[Exercise requirements] Every line of the listing that holds the word "significant" should be returned.

[Data listing]
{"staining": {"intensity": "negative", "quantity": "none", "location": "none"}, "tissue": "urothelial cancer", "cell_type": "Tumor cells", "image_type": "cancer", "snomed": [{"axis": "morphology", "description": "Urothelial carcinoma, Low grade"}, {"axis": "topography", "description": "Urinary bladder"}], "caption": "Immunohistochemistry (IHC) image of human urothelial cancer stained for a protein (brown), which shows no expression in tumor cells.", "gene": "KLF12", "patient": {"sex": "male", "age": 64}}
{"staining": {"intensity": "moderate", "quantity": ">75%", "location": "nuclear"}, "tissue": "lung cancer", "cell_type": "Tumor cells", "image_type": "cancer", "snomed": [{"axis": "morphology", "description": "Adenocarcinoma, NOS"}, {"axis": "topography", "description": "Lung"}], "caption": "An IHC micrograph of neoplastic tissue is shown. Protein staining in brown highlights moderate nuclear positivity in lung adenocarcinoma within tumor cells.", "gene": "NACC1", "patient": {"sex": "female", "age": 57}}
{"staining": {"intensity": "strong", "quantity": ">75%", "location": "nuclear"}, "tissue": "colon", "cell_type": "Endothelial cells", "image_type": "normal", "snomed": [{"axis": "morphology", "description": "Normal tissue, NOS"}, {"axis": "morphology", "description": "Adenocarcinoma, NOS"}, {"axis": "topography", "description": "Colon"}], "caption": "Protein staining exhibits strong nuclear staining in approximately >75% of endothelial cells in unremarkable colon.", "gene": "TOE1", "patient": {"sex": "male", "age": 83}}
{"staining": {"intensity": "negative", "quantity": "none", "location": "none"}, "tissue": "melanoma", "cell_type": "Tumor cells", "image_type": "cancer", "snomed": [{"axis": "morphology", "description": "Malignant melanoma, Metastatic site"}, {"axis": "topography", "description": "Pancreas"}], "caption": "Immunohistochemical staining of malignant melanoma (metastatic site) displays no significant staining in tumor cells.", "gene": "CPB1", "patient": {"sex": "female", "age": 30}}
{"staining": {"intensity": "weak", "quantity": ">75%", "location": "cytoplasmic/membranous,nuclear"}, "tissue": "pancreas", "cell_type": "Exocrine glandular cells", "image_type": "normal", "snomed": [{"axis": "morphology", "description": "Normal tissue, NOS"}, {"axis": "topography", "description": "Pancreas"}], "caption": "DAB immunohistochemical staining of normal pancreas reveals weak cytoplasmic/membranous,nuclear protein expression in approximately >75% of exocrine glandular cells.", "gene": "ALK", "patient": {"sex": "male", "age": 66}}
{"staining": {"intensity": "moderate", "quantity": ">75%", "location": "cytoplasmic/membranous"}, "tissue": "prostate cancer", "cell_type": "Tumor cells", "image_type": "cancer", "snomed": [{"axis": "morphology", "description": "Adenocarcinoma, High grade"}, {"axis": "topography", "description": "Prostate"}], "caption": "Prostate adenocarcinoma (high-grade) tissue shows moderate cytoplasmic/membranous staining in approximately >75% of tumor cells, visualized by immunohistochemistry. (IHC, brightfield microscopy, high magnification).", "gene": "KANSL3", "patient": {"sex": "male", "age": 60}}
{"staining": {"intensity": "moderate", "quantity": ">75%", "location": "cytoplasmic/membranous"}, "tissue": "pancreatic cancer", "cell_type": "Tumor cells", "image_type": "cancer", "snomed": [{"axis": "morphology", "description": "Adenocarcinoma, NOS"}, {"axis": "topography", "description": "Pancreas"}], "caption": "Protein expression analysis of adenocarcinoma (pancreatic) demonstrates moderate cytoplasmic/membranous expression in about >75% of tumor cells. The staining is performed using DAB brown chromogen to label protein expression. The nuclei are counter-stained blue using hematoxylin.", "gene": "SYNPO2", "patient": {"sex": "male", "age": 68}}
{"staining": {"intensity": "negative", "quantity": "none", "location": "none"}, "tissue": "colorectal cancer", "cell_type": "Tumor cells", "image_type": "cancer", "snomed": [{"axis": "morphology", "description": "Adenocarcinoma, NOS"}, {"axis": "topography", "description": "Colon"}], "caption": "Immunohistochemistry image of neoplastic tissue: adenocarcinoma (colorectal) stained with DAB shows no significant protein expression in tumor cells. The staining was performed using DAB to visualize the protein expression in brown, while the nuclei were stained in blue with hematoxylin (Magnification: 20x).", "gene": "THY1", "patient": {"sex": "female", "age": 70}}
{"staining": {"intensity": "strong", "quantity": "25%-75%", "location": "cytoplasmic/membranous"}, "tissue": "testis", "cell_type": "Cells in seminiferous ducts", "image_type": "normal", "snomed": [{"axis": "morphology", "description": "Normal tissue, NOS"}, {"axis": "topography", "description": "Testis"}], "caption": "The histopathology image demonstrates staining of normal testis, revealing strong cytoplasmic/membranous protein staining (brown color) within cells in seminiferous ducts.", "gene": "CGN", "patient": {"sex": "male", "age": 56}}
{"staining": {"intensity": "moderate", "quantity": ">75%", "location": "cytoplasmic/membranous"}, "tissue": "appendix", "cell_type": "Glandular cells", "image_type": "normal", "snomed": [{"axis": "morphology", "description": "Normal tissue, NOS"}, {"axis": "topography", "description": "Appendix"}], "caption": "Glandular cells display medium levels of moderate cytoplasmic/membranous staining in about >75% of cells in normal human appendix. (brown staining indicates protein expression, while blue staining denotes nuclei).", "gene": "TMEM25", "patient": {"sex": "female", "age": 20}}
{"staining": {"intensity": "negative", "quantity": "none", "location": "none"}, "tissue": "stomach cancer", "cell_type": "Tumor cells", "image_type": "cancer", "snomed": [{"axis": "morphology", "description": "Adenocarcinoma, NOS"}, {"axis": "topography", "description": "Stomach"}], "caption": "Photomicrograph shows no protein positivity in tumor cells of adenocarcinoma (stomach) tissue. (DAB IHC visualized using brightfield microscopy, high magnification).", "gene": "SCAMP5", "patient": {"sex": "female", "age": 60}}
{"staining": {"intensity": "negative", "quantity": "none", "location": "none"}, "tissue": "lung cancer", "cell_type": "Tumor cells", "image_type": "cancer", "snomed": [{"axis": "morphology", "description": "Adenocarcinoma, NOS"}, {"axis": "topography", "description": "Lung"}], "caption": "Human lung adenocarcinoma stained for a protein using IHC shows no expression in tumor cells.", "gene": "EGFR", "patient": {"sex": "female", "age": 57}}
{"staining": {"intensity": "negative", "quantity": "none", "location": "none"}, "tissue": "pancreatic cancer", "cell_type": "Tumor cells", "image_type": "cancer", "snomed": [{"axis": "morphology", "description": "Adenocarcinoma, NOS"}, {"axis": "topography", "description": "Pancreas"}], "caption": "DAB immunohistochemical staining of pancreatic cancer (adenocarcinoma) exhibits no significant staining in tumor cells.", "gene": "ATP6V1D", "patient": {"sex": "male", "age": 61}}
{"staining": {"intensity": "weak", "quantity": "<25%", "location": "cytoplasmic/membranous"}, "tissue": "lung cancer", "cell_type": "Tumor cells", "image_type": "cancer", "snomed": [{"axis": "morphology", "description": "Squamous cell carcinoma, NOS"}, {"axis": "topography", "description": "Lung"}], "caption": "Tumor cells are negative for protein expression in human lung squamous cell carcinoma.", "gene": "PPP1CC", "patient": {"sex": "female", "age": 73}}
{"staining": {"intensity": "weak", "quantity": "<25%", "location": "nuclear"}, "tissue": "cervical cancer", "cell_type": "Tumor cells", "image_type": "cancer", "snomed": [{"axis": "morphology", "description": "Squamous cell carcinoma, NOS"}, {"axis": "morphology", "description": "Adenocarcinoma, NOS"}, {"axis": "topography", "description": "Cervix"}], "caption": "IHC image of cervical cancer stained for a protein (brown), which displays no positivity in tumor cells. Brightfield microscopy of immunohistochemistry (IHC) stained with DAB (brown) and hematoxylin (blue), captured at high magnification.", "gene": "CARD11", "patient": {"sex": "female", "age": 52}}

[Answer to the problem]
{"staining": {"intensity": "negative", "quantity": "none", "location": "none"}, "tissue": "melanoma", "cell_type": "Tumor cells", "image_type": "cancer", "snomed": [{"axis": "morphology", "description": "Malignant melanoma, Metastatic site"}, {"axis": "topography", "description": "Pancreas"}], "caption": "Immunohistochemical staining of malignant melanoma (metastatic site) displays no significant staining in tumor cells.", "gene": "CPB1", "patient": {"sex": "female", "age": 30}}
{"staining": {"intensity": "negative", "quantity": "none", "location": "none"}, "tissue": "colorectal cancer", "cell_type": "Tumor cells", "image_type": "cancer", "snomed": [{"axis": "morphology", "description": "Adenocarcinoma, NOS"}, {"axis": "topography", "description": "Colon"}], "caption": "Immunohistochemistry image of neoplastic tissue: adenocarcinoma (colorectal) stained with DAB shows no significant protein expression in tumor cells. The staining was performed using DAB to visualize the protein expression in brown, while the nuclei were stained in blue with hematoxylin (Magnification: 20x).", "gene": "THY1", "patient": {"sex": "female", "age": 70}}
{"staining": {"intensity": "negative", "quantity": "none", "location": "none"}, "tissue": "pancreatic cancer", "cell_type": "Tumor cells", "image_type": "cancer", "snomed": [{"axis": "morphology", "description": "Adenocarcinoma, NOS"}, {"axis": "topography", "description": "Pancreas"}], "caption": "DAB immunohistochemical staining of pancreatic cancer (adenocarcinoma) exhibits no significant staining in tumor cells.", "gene": "ATP6V1D", "patient": {"sex": "male", "age": 61}}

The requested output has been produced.